Mutual funds and ETFs are just wrappers for delivering investment portfolios. Investors buy the funds, which buy securities. What’s the alternative? The investors bypass the middleman and just own the underlying securities themselves. This allows for more customization, and it’s much more tax efficient. (We’ve written about the advantages of direct security ownership before. See Why Not Direct Indexes and Direct Indexes are Better than ETFs.)
Rebalancing automation systems (like ours) have tackled the problem of managing these direct-security-ownership accounts at scale. That has left just two barriers standing in the way of the demise of the mutual fund, at least for liquid asset classes: 1) per share commissions, which make it uneconomic for small accounts to buy all the underlying shares and 2) whole-share trading, which makes it infeasible for small accounts to buy the amount they need of each security.
With Schwab’s recent $0 commissions, the first of these barriers has now come down. That just leaves whole-share trading. Fractional-share trading is already supported by custodians like Apex Clearing, FolioFn and DriveWealth. And there are rumors that some of the major custodians are not far behind.
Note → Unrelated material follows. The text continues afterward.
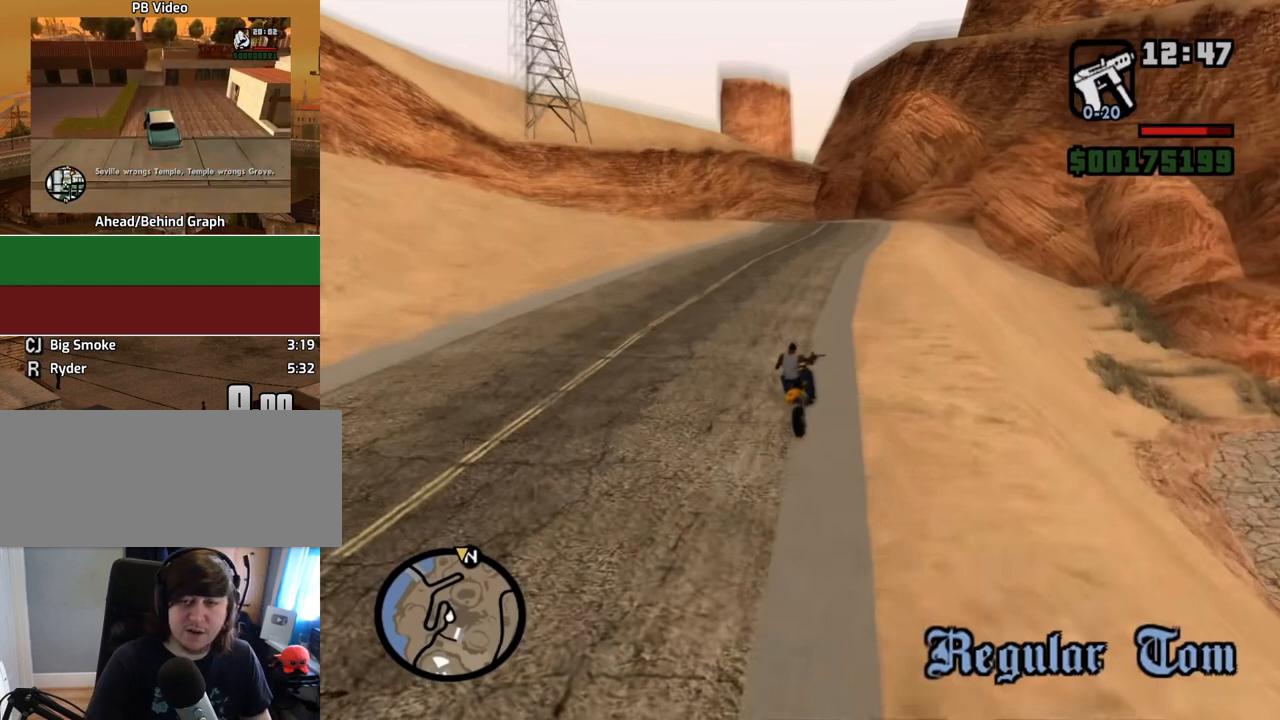
{"keys": [], "mouse": [], "events": []}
If investors can buy equities in fractional shares and pay $0 commissions, mutual funds and ETFs become 2nd best solutions, at least for liquid asset classes. Does this really mean mutual funds and ETFs are dead? Probably not. They’re still useful for illiquid asset classes, and ETFs are still useful for traders looking for extreme liquidity. But, if not dead, mutual funds and ETFs are very much under threat (and we’re not the only ones to think this — one mutual fund executive told us, point blank, “mutual funds are” — wait for it — “dead”). It will start slowly, but be on the lookout for more and more separately managed accounts, direct indexes especially, that are priced competitively with ETFs. We expect a trickle will turn into a flood...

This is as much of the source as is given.